If we cannot trust our neighbor and we cannot trust our own faculties with the burden of truth, what ruthless animal crawls forth? What primal tribal instinct obscures civility in favor of survival? If we believe one another the enemy while the world unravels around us, eroding the merits of goodness, of neighborliness, what remains other than fear? Fear, which primes us for the elimination of virtue. Fear, which deprives us of hope. Fear, that thread which, when dragged through our assumptions and intents, leaves nothing but a frayed heap of regret.
I recall the pivotal moment in East of Eden when Lee discloses his long held revelation regarding the various translations of the Hebrew word “timshel”. “I’ve wanted to tell you this for a long time. I even anticipated your questions and I am well prepared. Any writing which has influenced the thinking and the lives of innumerable people is important. Now, there are many millions in their sects and churches who feel the order, ‘Do thou,’ and throw their weight into obedience. And there are millions more who feel predestination in ‘Thou shalt.’ Nothing they may do can interfere with what will be. But ‘Thou mayest’! Why, that makes a man great, that gives him stature with the gods, for in his weakness and his filth and his murder of his brother he has still the great choice. He can choose his course and fight it through and win.”
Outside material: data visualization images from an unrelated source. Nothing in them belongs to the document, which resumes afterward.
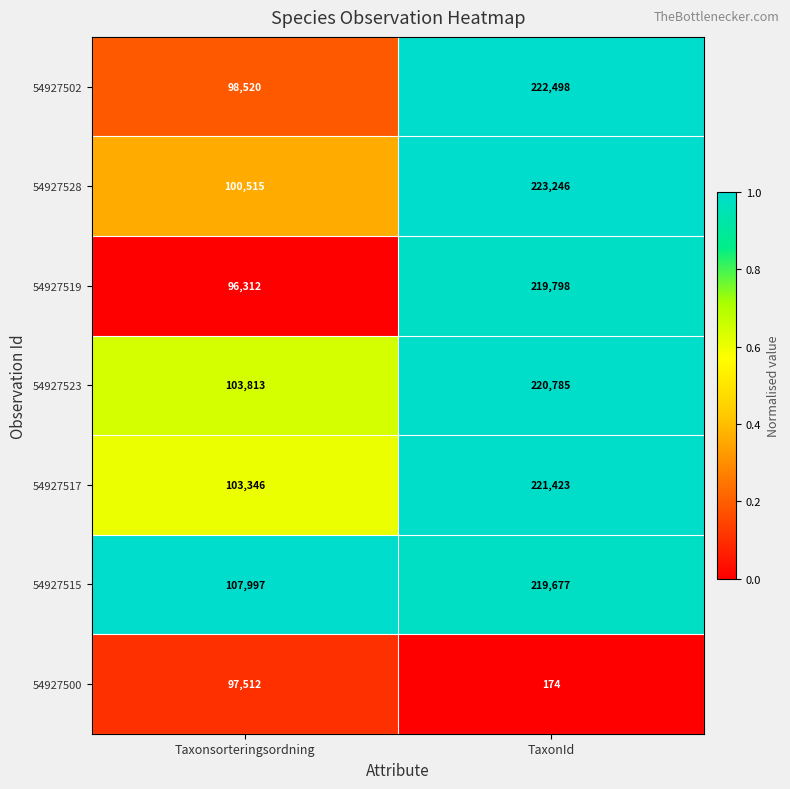

Reading left to right, transcribe all the data shown in this chart.

54927502: 98520	222498
54927528: 100515	223246
54927519: 96312	219798
54927523: 103813	220785
54927517: 103346	221423
54927515: 107997	219677
54927500: 97512	174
This stuck with me through the years. As Steinbeck masterfully threaded this conversation it feels revelatory of our agency as we are reduced to our basest selves in this turbulence. We have a choice. Fear does not deprive us of hope without permission. There is no “you must” or “you will”, there is only “you may”. With conviction, we may abate the existential dread that permeates our culture and braces our battle lines; we may choose unity over brutality, the evanescent truth over certain devastation.